Quant à ses conseillers, John Bolton [conseiller à la sécurité] et Mike Pompeo [chef de la diplomatie américaine], ce sont des faucons. Bolton est un néo-conservateur très brutal et très naïf dans son interprétation du Moyen-Orient. Mais d’après ce qu’on dit, le président en aurait assez de lui, assez de se faire forcer la main vers une guerre. Si le conseiller à la sécurité est remercié dans les prochains jours ce sera, à mon avis, à cause de ces événements. Quant à Pompeo on le voit souvent s’avancer trois pas en avant vers le conflit avant d’être rattrapé par Donald Trump, qui est le décideur. 

LCI : Et maintenant, à quoi faut-il s’attendre ? 

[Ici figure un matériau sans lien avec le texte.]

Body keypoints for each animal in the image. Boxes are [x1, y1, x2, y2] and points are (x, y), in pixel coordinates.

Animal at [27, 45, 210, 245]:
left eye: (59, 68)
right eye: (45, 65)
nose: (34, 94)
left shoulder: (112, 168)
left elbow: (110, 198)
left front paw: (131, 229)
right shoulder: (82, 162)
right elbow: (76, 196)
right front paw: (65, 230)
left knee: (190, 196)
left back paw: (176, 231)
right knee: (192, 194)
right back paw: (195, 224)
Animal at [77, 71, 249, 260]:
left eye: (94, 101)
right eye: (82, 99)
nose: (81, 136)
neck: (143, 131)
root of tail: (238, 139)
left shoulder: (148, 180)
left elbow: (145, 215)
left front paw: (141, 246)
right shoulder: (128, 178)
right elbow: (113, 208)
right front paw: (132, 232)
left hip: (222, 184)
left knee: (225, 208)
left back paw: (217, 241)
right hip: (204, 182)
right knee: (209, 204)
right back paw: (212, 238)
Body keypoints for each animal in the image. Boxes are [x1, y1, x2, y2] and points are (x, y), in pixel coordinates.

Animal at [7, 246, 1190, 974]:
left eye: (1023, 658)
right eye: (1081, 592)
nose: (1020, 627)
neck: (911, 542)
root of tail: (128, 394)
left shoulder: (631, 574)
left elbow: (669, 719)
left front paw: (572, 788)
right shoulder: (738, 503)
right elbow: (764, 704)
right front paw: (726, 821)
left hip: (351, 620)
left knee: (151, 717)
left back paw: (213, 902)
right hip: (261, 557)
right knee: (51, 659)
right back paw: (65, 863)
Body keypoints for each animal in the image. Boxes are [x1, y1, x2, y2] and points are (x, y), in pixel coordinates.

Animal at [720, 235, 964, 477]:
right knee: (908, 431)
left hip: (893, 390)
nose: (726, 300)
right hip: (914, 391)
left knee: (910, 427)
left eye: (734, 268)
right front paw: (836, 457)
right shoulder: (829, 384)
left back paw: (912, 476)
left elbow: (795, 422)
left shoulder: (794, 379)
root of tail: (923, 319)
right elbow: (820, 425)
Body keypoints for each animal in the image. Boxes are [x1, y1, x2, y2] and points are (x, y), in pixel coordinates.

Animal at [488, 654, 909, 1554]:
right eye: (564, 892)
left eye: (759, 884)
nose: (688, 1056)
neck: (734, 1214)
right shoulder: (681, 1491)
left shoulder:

Nicole Bacharan : Au fond je pense que ni les Iraniens ni les Américains n’ont d’intérêt dans cette guerre. Comme expliqué précédemment, Donad Trump ne veut pas la faire. En plus, j’estime que les Européens ne suivraient pas. Car ils ne vont pas se ranger derrière les Etats-Unis après avoir tenté de sauver l’accord iranien. En ce qui concerne l’Iran, a-t-il quelque-chose à gagner? Je suis persuadée que non. L’enjeu du pays est purement économique, diplomatique et de prestige dans la région. Côté alliés, ils seraient eux aussi bien seuls, les Russes n’auraient clairement pas les moyens de les soutenir dans une déclaration militaire. 

Après, les Américains ont mobilisé 1500 militaires en plus sur leurs bases et porte-avions dans la région, et s'apprêtent à en ajouter 1000 de plus. Évidemment, plus la présence militaire est grande, plus il y a de risques d'aller vers le conflit.